Regardless, you can definitely use the OS X included "Screen sharing" (which is kind of hidden) even remotely, I think. You just need to enable certain ports in your firewall/router.

If you are an advanced user and like tinkering around, sure, you can SSH into it.

However, TeamViewer is fantastic and I've troubleshooted devices 10,000 miles away, no problem. The end user didn't even need to fiddle with any ports, just ran the app and emailed me the passcode. It was even a Windows machine.
That is good that it has worked well for you.

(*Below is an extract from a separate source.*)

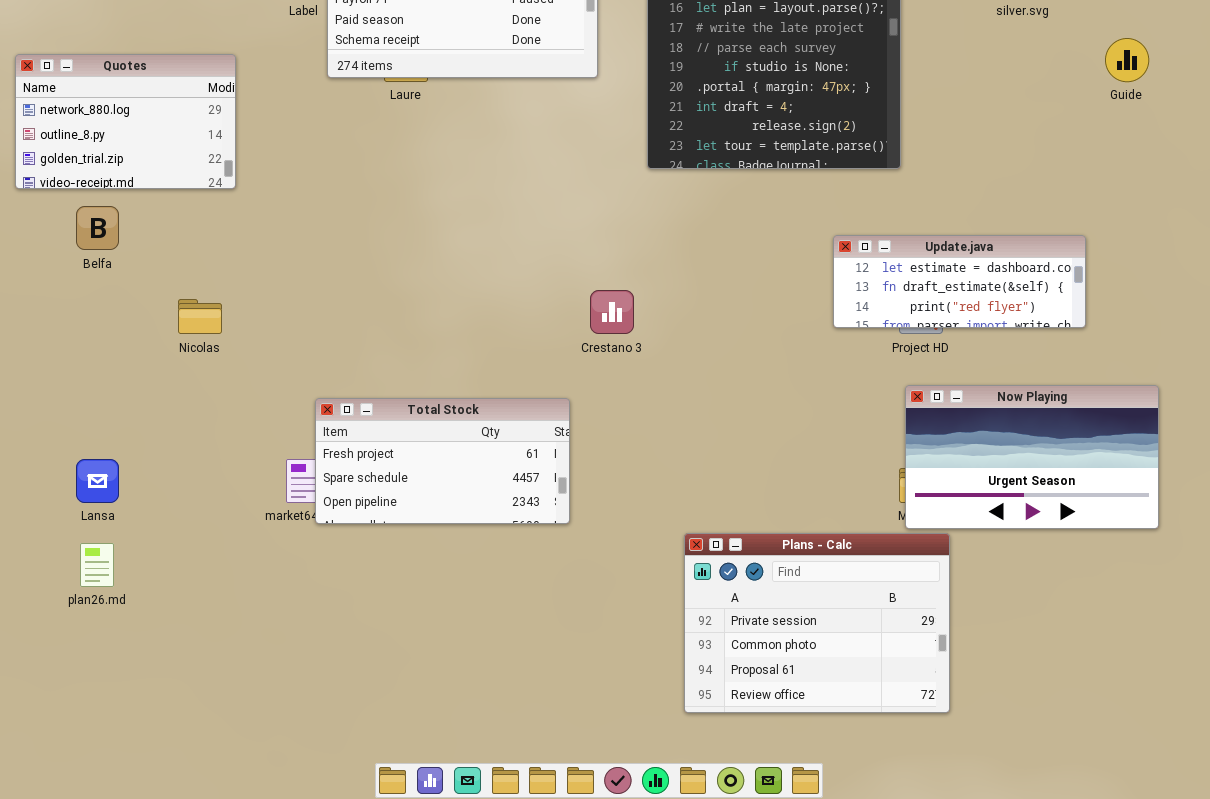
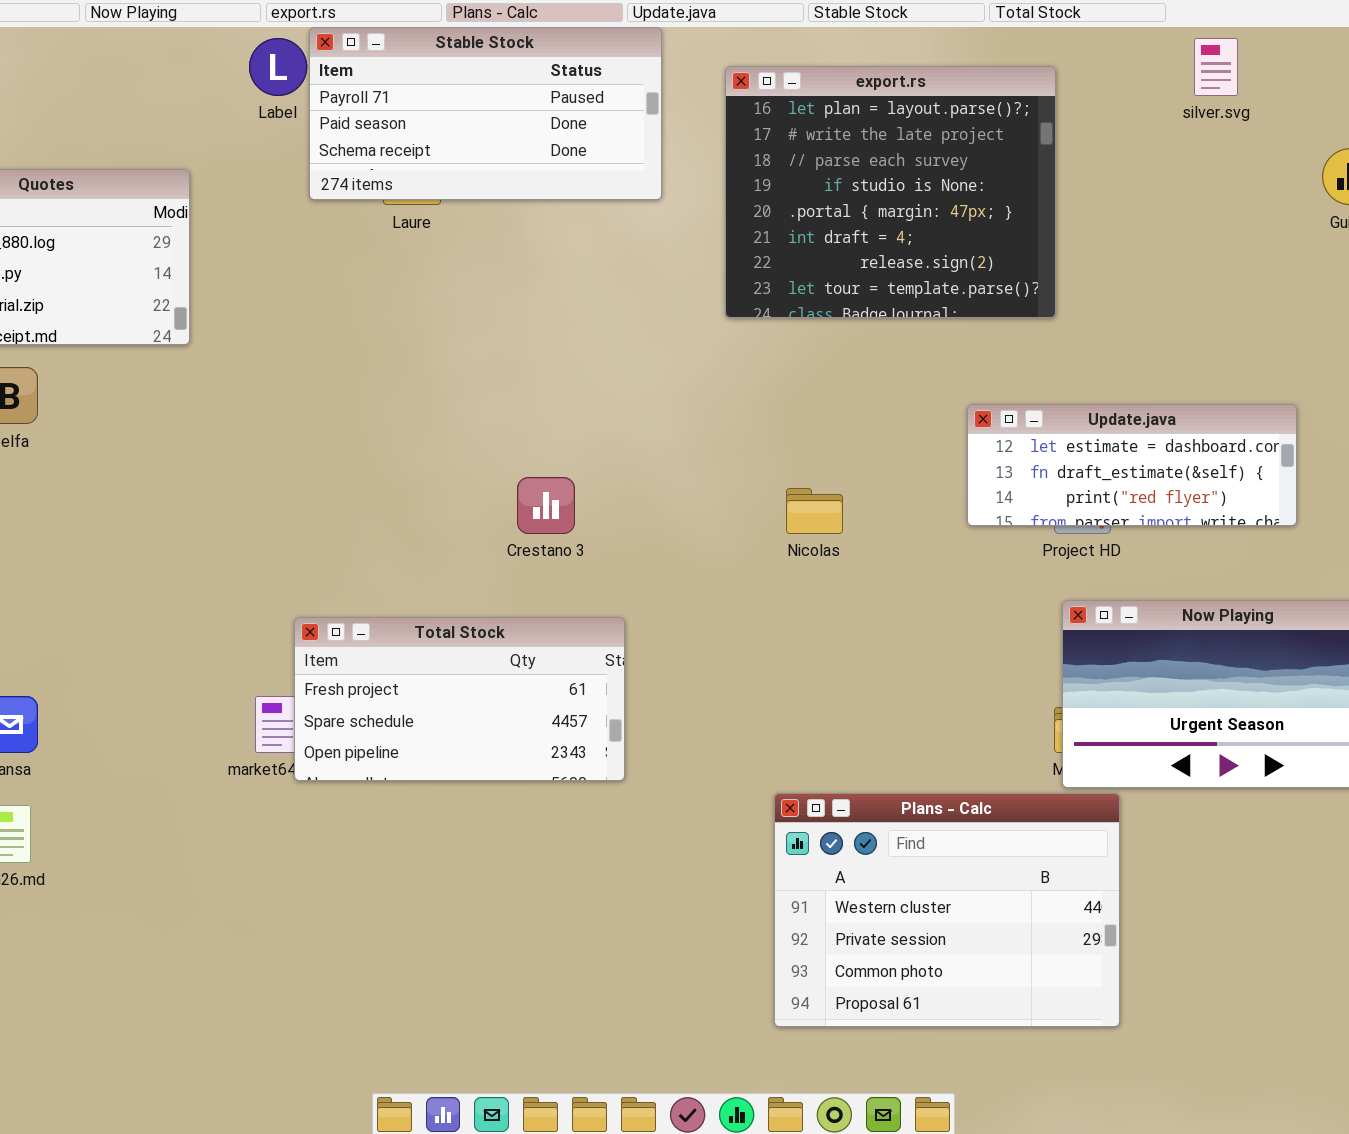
Crestano 3: [590,290,634,334] -> [517,477,575,534], moved
Nicolas: [178,299,222,334] -> [786,488,843,534], moved
Plans - Calc: [684,533,950,713] -> [774,793,1120,1027], scrolled up 1 row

I know that GoToAssist, GoToMeeting, etc. will record the session as an option to allow the user to download the session to review later, or to allow the technician's manager to review it, etc. From what I understand, the host computer being remoted into maintains a TCP connection outbound to Citrix servers (in GoToAssist case) and when you start the remote session, their server acts as a proxy, hence bypassing all firewall rules unless DPI is set up and properly configured. This "cloud" stuff is a network administrator's nightmare with the current state of firewall, etc.

I was not trying to challenge your knowledge, but just offer an option based on my experiences.